Foto: Asdecom/Detran
O Departamento de Trânsito do Pará (Detran-PA) é alvo de denúncia por suposto descumprimento do edital da edição especial do programa CNH Pai D’Égua – Mães Atípicas, lançado em maio de 2025. Beneficiárias afirmam que o órgão estaria reduzindo a carga de aulas de direção prevista no programa e certificando participantes com número mínimo de horas, apesar de o edital garantir a realização integral das etapas de formação teórica e prática em centros credenciados.
“Na prática, fomos dadas como certificadas com apenas 2 horas de aula, quando o edital garante 20 horas. Não houve Errata no Diário Oficial, a mudança foi ‘de boca’, o que configura uma irregularidade administrativa grave e um desrespeito com mães que passaram por um processo rígido de seleção“, diz uma das mães.
A edição especial foi criada como política pública voltada exclusivamente a mães de pessoas com deficiência e prevê a oferta de 4 mil vagas em todo o estado. O edital estabelece que as candidatas selecionadas têm direito a cumprir todas as fases do processo de habilitação, incluindo aulas teóricas e práticas em Centros de Formação de Condutores (CFCs), custeadas pelo programa social. Segundo a denúncia, o Detran estaria aplicando internamente uma interpretação baseada em resolução federal do Conselho Nacional de Trânsito (Contran) nº 1.020/2025, que só foi publicada em dezembro de 2025, para encerrar processos de forma antecipada.
Do ponto de vista jurídico, o edital publicado em maio de 2025 vincula a administração pública às regras ali estabelecidas, nos termos do princípio da vinculação ao instrumento convocatório e da segurança jurídica, previstos no art. 37 da Constituição Federal. Como as matrículas ocorreram entre agosto e dezembro de 2025 – a depender da região do estado -, as participantes ingressaram regularmente no programa sob a égide dessas normas, consolidando uma expectativa legítima de direito.
Eventuais mudanças posteriores, ainda que motivadas por normas federais, não podem ser aplicadas de forma retroativa para restringir direitos das beneficiárias sem a edição de ato administrativo formal, devidamente publicado e fundamentado, sob pena de violação dos princípios da legalidade, da publicidade e da proteção da confiança.

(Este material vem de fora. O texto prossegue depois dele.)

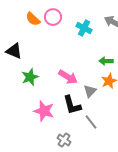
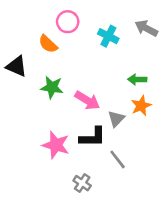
orange semicircle: (33, 19) -> (48, 44), moved
green star: (30, 77) -> (52, 87), moved, turned 30
black L-shape: (72, 105) -> (93, 137), turned -75

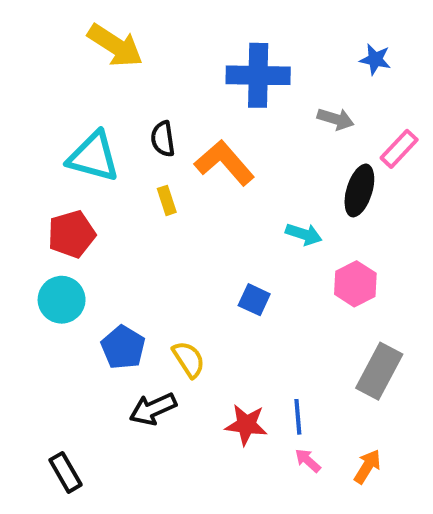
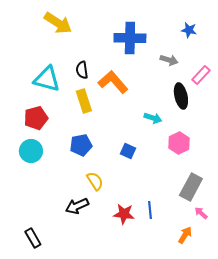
black ellipse: (359, 190) -> (181, 96), turned -30
yellow rectangle: (167, 200) -> (84, 101), size x1.6
blue pentagon: (123, 347) -> (81, 145), moved, turned 30
pink arrow: (308, 461) -> (201, 213), moved

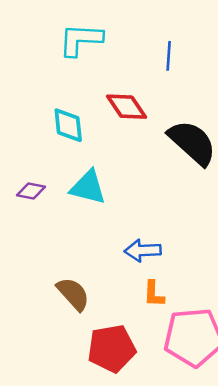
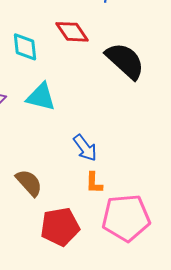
blue arrow: (143, 251) -> (85, 148), turned -124

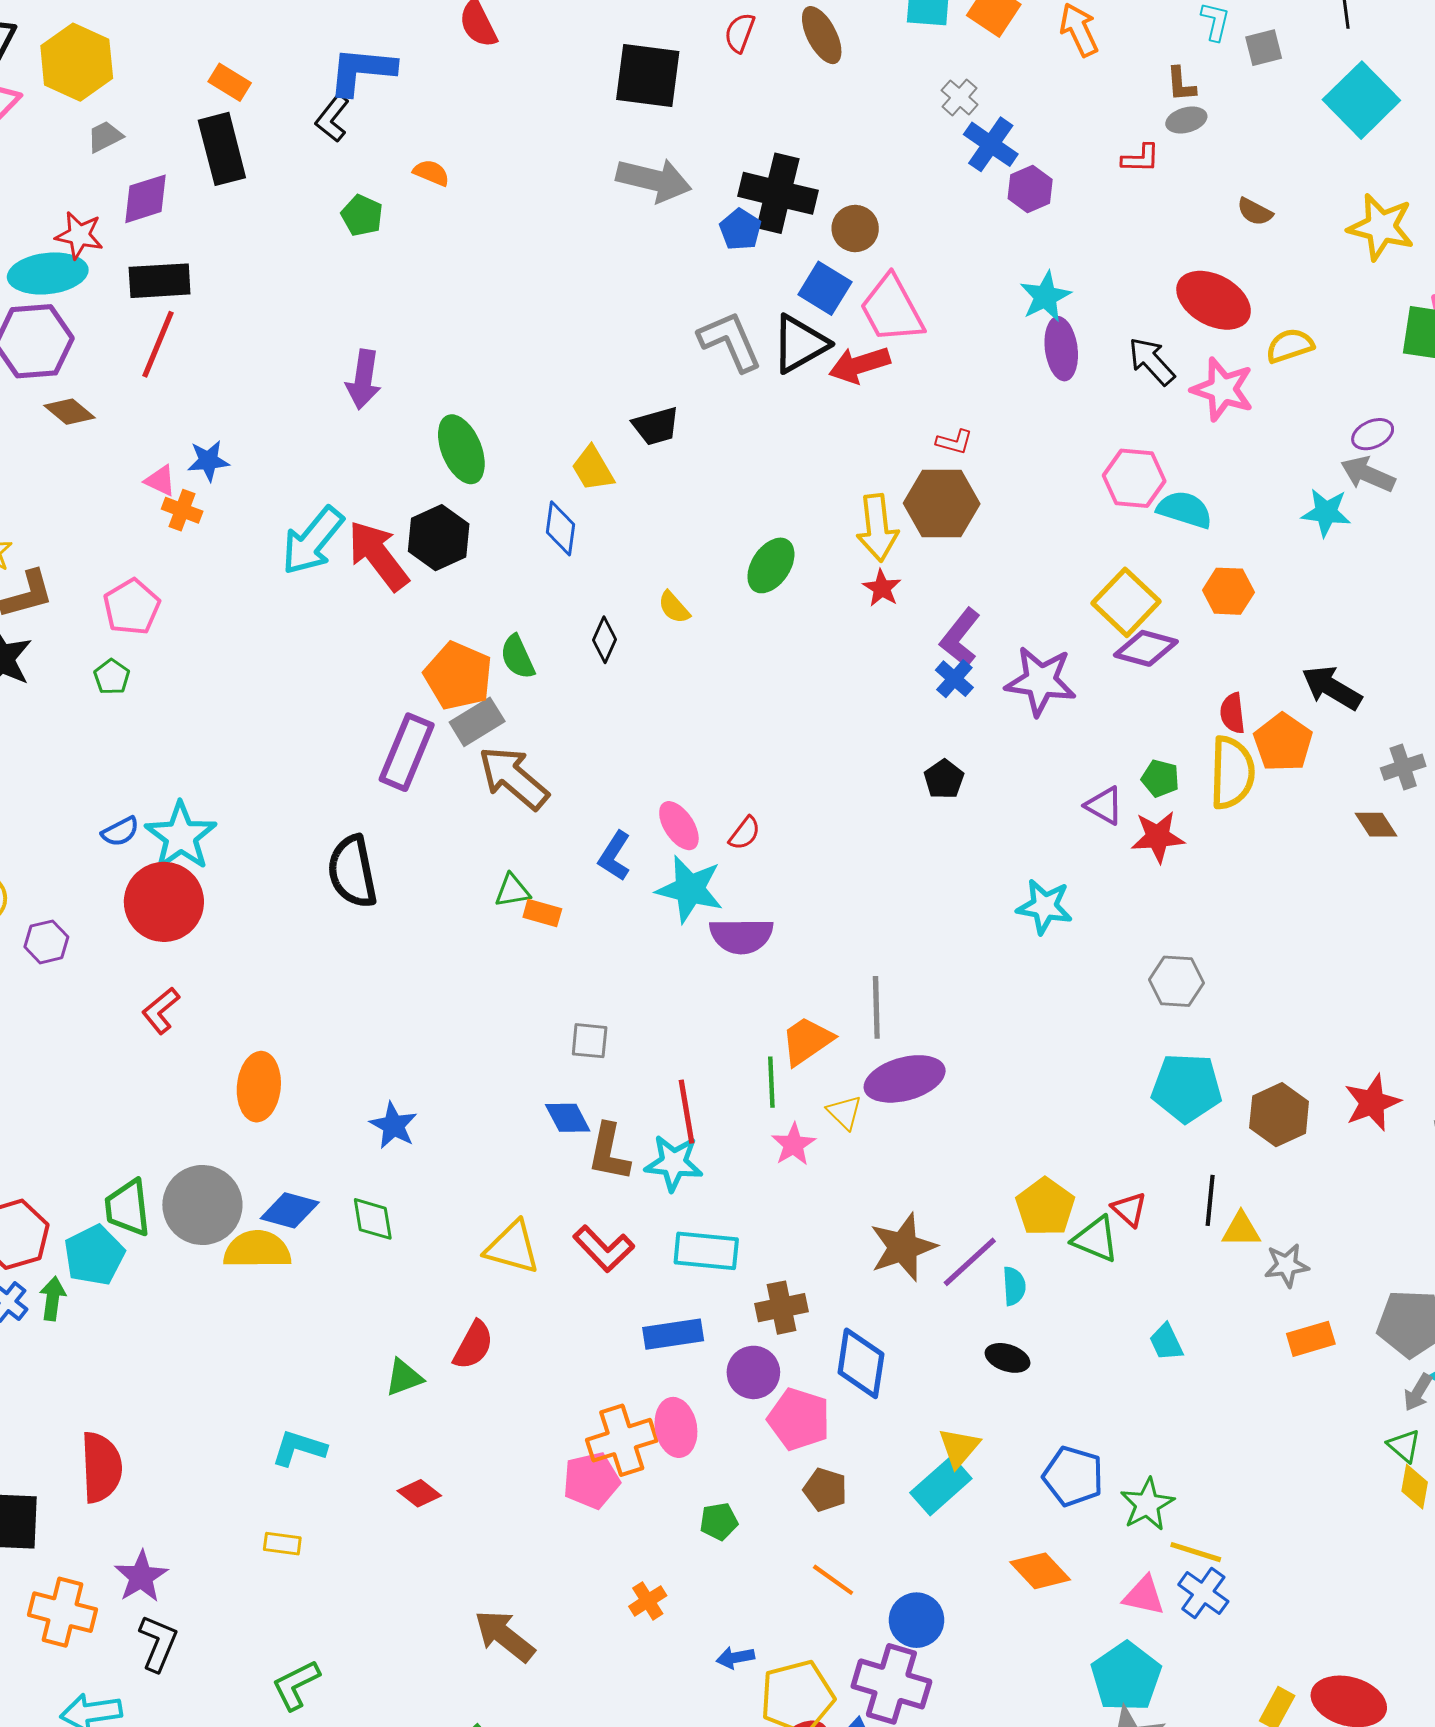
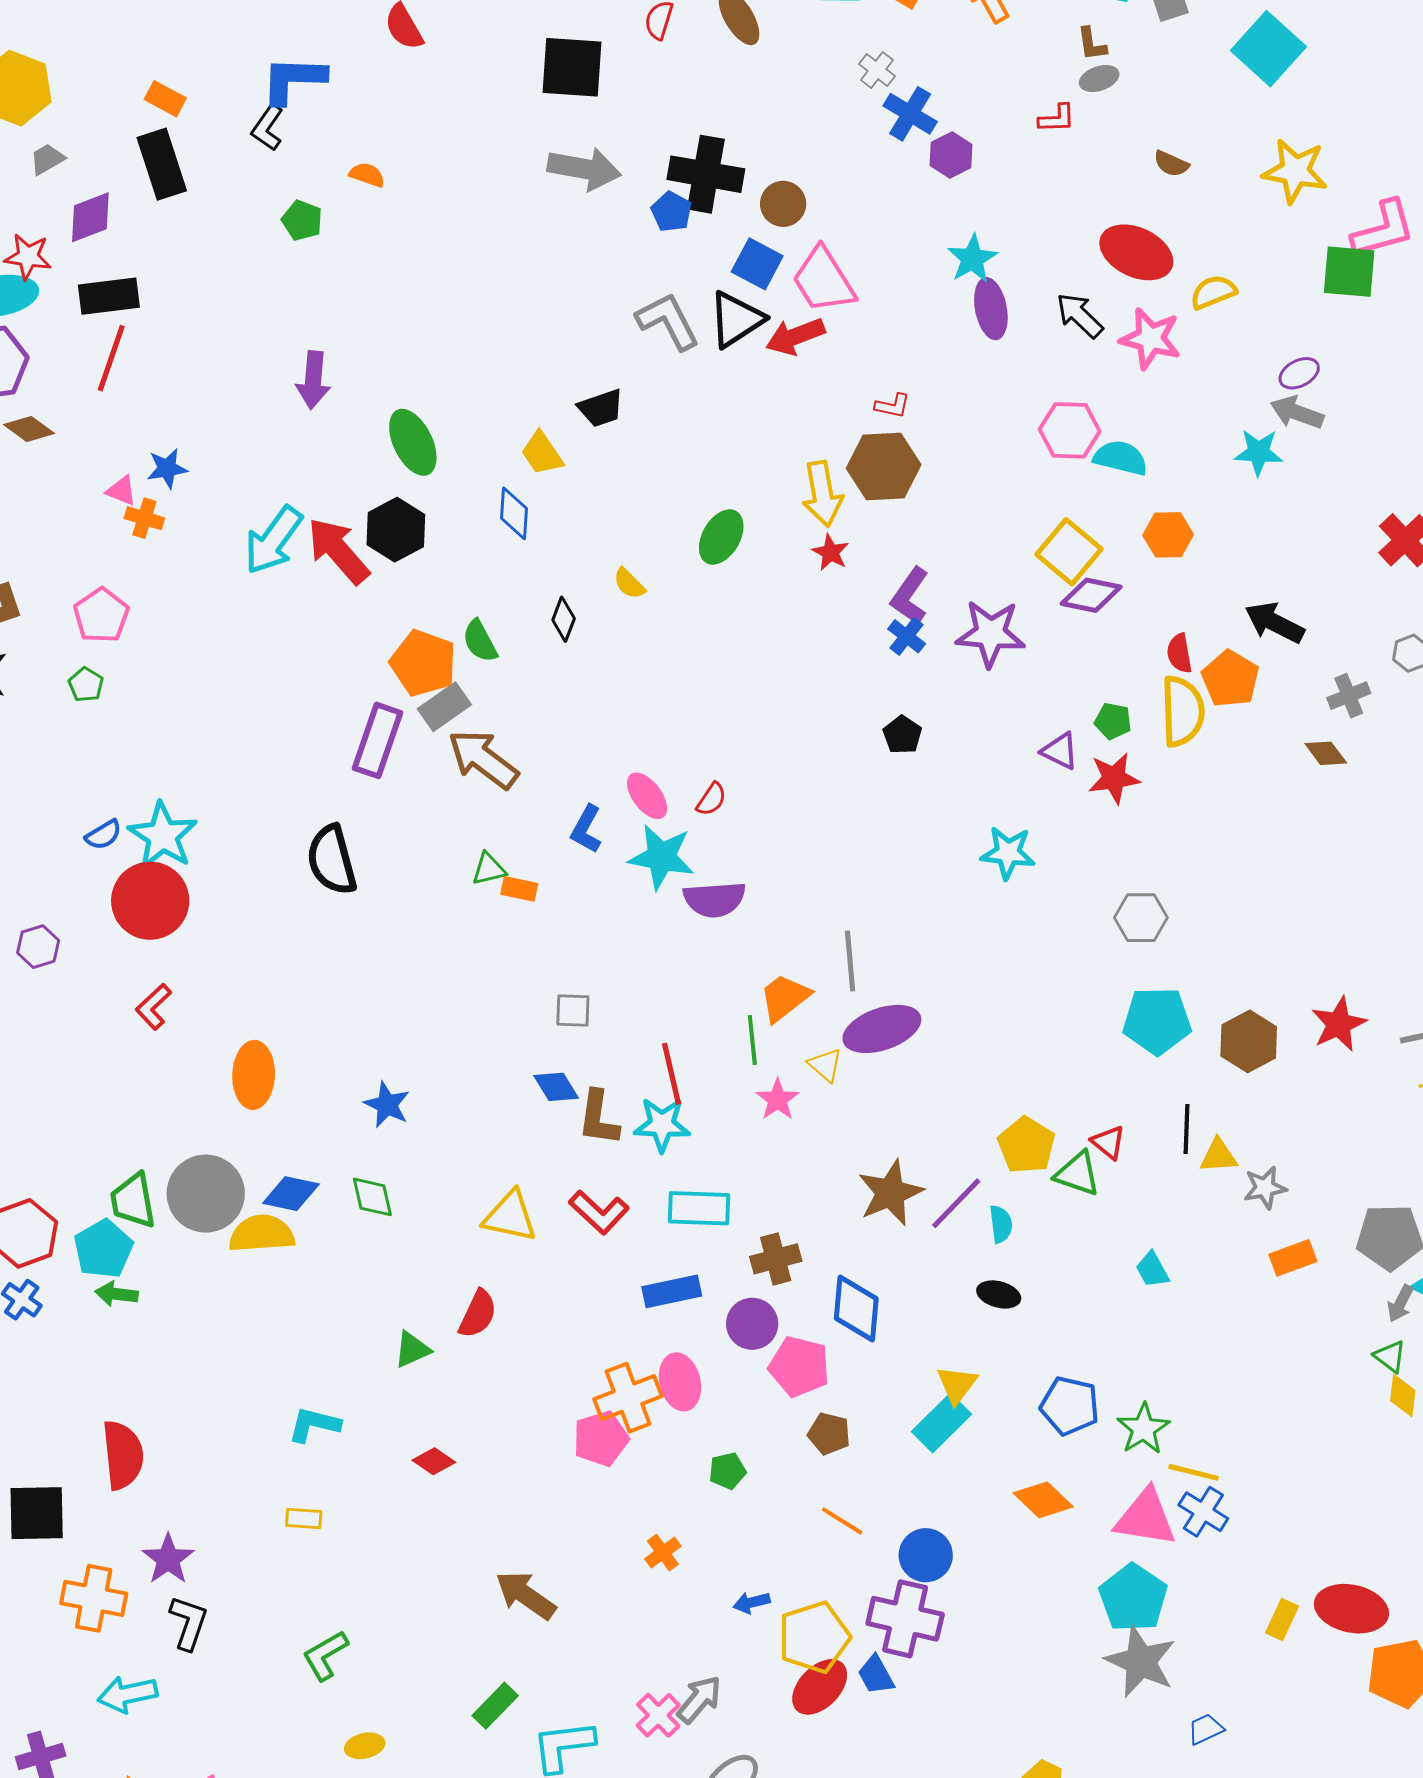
green arrow: (53, 1299) -> (117, 1294), moved, turned -87
pink triangle: (1144, 1596) -> (1146, 1518), size x1.5

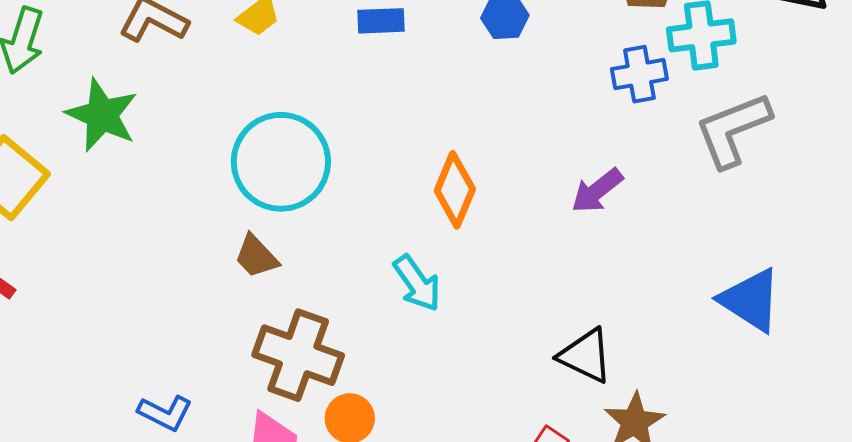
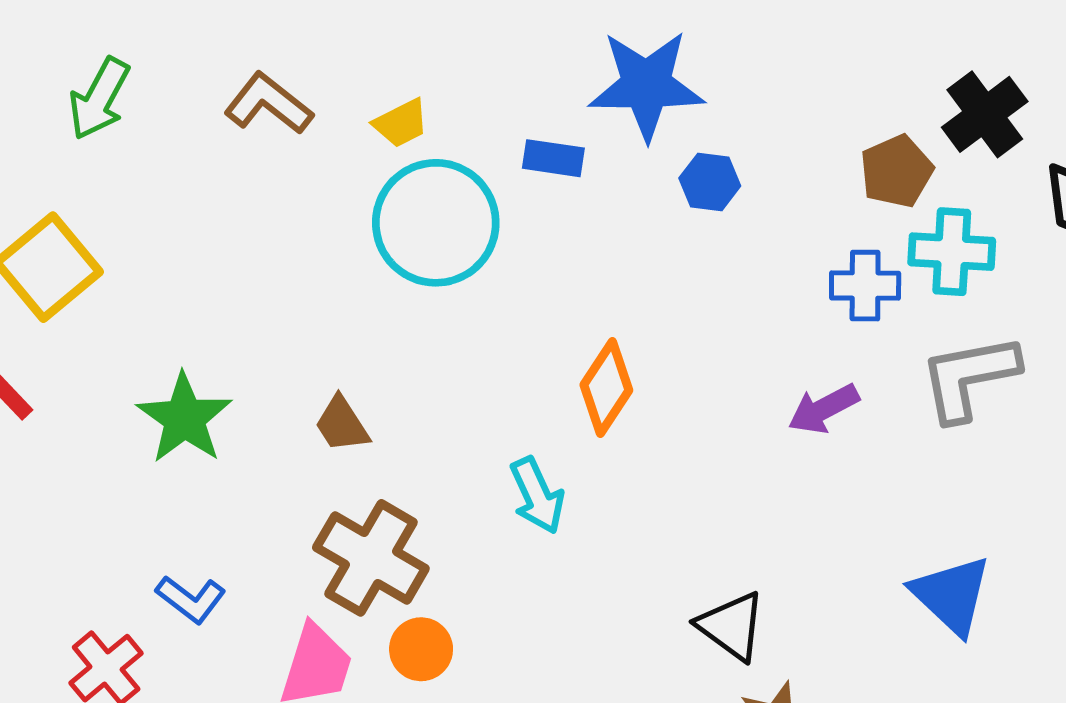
green star: (102, 115) -> (184, 418), moved
cyan circle: (281, 162) -> (436, 223), moved
purple arrow: (597, 191) -> (824, 409), moved

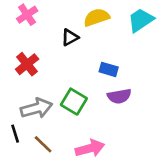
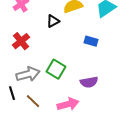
blue rectangle: (109, 69) -> (91, 41), moved
purple semicircle: (119, 96) -> (89, 82), moved

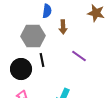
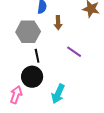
black circle: (21, 69) -> (32, 77), moved

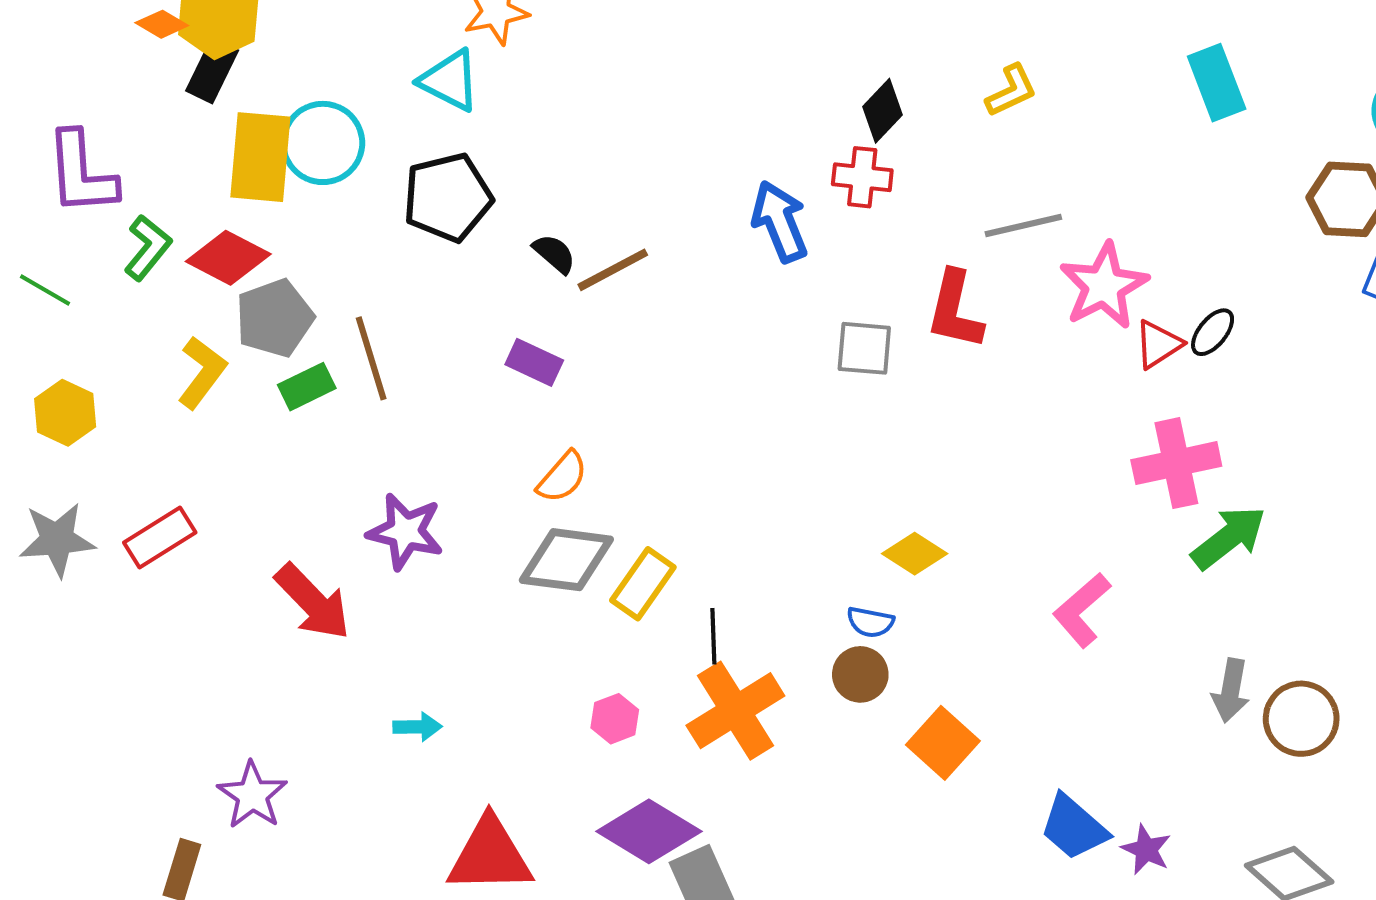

Alterações informais, feitas apenas por orientação interna ou ajustes de sistema, podem configurar irregularidade administrativa por violar os princípios da legalidade, da publicidade e da segurança jurídica. Mesmo quando há necessidade de adequação a normas federais, o órgão precisa formalizar a mudança e preservar os direitos de quem ingressou no programa confiando nas regras originais.
Para as mães beneficiárias, a possível redução das aulas práticas compromete o objetivo central da política pública que é ampliar autonomia, mobilidade e oportunidades para mulheres que acumulam a responsabilidade do cuidado com filhos com deficiência.